• **What you will do**: Reproduce the data from the line with "outer-repetition3" to the line with "Where do HEATING", swapping "legend" for "key" and leaving everything else unchanged.

• **Stored data**:
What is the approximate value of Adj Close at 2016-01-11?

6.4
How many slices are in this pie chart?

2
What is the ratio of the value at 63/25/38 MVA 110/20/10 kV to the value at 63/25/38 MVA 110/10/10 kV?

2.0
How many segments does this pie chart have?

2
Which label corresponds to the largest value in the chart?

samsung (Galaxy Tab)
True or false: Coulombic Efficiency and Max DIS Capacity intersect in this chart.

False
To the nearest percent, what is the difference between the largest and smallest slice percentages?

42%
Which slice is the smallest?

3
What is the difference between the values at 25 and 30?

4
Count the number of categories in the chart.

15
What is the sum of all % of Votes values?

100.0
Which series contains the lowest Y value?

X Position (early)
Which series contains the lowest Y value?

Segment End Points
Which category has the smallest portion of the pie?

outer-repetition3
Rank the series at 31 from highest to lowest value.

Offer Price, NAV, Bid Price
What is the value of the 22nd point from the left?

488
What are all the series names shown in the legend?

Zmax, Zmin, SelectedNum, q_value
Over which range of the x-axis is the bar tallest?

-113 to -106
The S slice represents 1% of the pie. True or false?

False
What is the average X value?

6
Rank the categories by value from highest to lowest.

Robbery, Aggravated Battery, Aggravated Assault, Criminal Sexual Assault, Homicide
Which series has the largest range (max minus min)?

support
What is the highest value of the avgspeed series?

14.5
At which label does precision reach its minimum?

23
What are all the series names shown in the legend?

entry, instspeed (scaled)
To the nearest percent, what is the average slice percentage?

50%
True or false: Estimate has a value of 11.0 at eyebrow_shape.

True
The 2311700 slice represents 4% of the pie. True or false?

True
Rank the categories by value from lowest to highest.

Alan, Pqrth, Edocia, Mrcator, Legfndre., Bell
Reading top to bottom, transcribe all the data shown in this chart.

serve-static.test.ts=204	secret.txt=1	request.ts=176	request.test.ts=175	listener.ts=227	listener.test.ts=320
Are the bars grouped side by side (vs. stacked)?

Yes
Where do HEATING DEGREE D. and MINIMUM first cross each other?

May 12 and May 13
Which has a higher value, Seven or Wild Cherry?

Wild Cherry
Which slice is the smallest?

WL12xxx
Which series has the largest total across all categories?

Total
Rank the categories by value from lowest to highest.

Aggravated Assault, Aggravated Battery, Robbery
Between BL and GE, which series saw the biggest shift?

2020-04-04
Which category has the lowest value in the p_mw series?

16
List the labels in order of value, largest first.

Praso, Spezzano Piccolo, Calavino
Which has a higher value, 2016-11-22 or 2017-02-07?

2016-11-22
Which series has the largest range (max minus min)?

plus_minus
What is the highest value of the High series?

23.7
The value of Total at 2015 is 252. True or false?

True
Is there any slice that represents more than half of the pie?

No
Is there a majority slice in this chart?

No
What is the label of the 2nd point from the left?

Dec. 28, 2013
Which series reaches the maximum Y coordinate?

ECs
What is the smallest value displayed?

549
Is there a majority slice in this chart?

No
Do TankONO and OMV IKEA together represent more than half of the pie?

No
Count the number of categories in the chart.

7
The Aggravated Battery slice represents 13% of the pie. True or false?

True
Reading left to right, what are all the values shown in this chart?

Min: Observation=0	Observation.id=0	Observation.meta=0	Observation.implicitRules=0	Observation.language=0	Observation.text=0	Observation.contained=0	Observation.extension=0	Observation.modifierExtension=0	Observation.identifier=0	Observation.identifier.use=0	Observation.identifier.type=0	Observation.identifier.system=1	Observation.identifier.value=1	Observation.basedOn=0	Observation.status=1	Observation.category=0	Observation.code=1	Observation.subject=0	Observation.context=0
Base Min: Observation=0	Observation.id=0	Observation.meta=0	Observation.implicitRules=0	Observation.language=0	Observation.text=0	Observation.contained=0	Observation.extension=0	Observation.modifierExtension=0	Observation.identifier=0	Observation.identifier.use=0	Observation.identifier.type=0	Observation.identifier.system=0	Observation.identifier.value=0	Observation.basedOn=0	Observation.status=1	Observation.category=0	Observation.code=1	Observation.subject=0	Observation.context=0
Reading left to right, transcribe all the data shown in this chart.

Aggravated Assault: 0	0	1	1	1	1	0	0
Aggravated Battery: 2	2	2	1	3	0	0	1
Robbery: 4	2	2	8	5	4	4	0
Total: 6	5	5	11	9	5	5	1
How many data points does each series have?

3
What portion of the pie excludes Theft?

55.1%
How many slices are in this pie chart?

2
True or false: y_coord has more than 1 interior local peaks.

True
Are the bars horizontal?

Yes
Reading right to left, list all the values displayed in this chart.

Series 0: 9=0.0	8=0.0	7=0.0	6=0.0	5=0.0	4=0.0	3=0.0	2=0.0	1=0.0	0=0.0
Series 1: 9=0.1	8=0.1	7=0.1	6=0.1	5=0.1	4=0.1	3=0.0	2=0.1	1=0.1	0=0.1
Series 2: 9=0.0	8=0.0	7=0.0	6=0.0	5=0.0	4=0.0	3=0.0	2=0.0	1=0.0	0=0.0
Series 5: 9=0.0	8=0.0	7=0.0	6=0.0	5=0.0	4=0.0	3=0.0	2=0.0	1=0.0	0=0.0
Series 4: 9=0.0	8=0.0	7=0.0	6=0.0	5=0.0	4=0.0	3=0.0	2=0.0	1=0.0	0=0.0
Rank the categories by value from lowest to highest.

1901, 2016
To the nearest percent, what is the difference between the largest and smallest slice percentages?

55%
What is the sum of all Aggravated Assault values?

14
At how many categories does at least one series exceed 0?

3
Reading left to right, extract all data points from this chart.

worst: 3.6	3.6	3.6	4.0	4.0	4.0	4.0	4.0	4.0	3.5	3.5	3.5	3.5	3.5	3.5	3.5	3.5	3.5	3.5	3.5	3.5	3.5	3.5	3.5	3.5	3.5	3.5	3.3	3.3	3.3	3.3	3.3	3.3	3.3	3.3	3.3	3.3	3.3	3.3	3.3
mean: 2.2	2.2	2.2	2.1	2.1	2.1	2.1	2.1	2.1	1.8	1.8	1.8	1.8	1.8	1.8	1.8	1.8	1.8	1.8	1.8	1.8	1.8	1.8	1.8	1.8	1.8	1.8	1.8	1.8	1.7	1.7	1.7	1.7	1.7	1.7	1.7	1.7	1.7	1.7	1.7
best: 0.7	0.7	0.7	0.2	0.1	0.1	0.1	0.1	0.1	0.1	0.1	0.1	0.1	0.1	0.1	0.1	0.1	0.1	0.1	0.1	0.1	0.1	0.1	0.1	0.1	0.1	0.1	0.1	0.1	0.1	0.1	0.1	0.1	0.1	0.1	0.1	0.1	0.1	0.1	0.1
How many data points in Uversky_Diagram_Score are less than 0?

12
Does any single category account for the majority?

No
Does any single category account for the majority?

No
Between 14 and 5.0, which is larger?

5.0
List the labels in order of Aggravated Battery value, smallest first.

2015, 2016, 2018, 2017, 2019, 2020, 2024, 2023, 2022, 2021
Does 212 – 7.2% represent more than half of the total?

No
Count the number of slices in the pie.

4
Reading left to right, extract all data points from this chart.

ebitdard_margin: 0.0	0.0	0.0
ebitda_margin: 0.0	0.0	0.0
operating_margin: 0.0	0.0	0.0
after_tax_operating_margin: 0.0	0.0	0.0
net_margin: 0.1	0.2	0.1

• **Answer to this exercise**:
outer-repetition3
Rank the series at 31 from highest to lowest value.

Offer Price, NAV, Bid Price
What is the value of the 22nd point from the left?

488
What are all the series names shown in the key?

Zmax, Zmin, SelectedNum, q_value
Over which range of the x-axis is the bar tallest?

-113 to -106
The S slice represents 1% of the pie. True or false?

False
What is the average X value?

6
Rank the categories by value from highest to lowest.

Robbery, Aggravated Battery, Aggravated Assault, Criminal Sexual Assault, Homicide
Which series has the largest range (max minus min)?

support
What is the highest value of the avgspeed series?

14.5
At which label does precision reach its minimum?

23
What are all the series names shown in the key?

entry, instspeed (scaled)
To the nearest percent, what is the average slice percentage?

50%
True or false: Estimate has a value of 11.0 at eyebrow_shape.

True
The 2311700 slice represents 4% of the pie. True or false?

True
Rank the categories by value from lowest to highest.

Alan, Pqrth, Edocia, Mrcator, Legfndre., Bell
Reading top to bottom, transcribe all the data shown in this chart.

serve-static.test.ts=204	secret.txt=1	request.ts=176	request.test.ts=175	listener.ts=227	listener.test.ts=320
Are the bars grouped side by side (vs. stacked)?

Yes
Where do HEATING DEGREE D. and MINIMUM first cross each other?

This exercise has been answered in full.